Incident with Simple Hosting (Resolved)

Following an incident that occurred during an update, some Simple Hosting websites stopped responding correctly (they display an error message). We have identified the problem and are correcting it at this time. It is neither necessary nor recommended that you reboot your instance.

We will post more information here when we have an update for you.

The following updates are in CET for February 19, 2013:

13:08 The origin of the problem has been found, we are verifying the solution and will apply it shortly

13:14 The operation is still in progress. 25% of the platform is impacted.

13:44 The script did not work. We are correcting it and testing it on several instances before launching it for all the others. We can confirm that no data has been lost.

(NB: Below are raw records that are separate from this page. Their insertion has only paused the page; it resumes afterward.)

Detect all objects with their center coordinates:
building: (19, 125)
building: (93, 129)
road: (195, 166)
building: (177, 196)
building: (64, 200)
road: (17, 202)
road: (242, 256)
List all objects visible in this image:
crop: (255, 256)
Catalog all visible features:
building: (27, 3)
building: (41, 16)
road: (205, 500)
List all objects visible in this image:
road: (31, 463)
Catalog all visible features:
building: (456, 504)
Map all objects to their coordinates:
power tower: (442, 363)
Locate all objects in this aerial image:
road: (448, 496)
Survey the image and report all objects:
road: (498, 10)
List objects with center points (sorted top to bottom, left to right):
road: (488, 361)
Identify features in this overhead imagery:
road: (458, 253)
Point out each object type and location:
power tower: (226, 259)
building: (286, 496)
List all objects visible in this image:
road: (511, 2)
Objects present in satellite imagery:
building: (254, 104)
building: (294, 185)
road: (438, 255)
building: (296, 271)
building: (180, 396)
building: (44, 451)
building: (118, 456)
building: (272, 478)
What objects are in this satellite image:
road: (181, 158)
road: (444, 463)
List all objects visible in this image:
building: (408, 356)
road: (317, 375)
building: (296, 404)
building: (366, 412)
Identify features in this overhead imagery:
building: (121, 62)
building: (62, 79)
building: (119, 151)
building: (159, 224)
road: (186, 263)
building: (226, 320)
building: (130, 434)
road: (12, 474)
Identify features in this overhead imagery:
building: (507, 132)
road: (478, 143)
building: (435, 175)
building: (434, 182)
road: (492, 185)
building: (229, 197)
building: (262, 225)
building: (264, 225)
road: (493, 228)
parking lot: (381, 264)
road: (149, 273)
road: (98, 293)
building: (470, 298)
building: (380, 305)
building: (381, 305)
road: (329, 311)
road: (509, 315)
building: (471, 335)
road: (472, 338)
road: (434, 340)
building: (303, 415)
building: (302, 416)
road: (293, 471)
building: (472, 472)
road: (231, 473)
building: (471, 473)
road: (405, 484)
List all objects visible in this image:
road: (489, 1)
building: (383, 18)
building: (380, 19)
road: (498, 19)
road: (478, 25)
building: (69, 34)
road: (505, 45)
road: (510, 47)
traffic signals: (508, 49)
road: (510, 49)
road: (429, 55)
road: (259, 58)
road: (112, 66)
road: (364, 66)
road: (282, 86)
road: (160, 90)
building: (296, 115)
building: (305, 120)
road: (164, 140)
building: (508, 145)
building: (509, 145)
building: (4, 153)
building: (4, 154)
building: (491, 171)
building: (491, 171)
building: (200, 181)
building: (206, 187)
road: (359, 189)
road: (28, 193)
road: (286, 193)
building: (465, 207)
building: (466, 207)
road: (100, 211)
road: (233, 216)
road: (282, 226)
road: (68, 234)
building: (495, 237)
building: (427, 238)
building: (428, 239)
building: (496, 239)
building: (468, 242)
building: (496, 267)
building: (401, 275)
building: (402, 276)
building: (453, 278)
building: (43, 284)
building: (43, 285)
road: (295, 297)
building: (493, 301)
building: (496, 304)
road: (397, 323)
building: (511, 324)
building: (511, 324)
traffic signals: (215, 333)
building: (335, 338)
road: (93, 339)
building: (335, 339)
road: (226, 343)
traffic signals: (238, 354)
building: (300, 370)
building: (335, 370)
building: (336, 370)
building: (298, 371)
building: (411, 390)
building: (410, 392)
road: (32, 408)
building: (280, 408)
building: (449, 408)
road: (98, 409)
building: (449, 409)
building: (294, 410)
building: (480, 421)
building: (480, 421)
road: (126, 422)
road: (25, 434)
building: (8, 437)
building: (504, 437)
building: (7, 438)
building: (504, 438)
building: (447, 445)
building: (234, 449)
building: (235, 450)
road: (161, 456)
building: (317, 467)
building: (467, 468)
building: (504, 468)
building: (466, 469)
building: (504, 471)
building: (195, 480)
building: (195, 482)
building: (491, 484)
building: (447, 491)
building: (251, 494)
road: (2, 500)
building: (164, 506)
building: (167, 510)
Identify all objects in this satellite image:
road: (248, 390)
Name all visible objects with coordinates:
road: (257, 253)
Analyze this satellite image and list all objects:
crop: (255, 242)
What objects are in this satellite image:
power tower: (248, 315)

14:25 The script works. We are applying it to all of the instances affected. This will take about one hour before all of them are fixed.

15:53 The update is taking longer than expected. Estimated time to resolution is 16:50-17:00. 

 

Incicent resolved. There are the technical details:

The affected instances are all now restarted. Any residual issues we will handle on a case-by-case basis. The deployment of a migration script failed, and all Simple Hosting instances were affected. A configuration change that should have been applied on the next restart was instead applied directly to the Apache service, and the logs were rotated. In parallel, an automatic recovery was executed on the instances in the middle of a migration. The end result was that the instances were started with a partial update applied. Consequently, for us to correct this problem, we had to stop the majority of the instances, and determine which were in an inconsistent state. We then restarted the instances, and forced the migration of the incompletely updated systems. This took longer than expected, which is why our initial recovery estimates were inaccurate. No data was lost during this incident, and your instance should be fully functional.

Please kindly accept our apologies for this incident. This week, we will be discussing how to ensure that this never happens again in this way.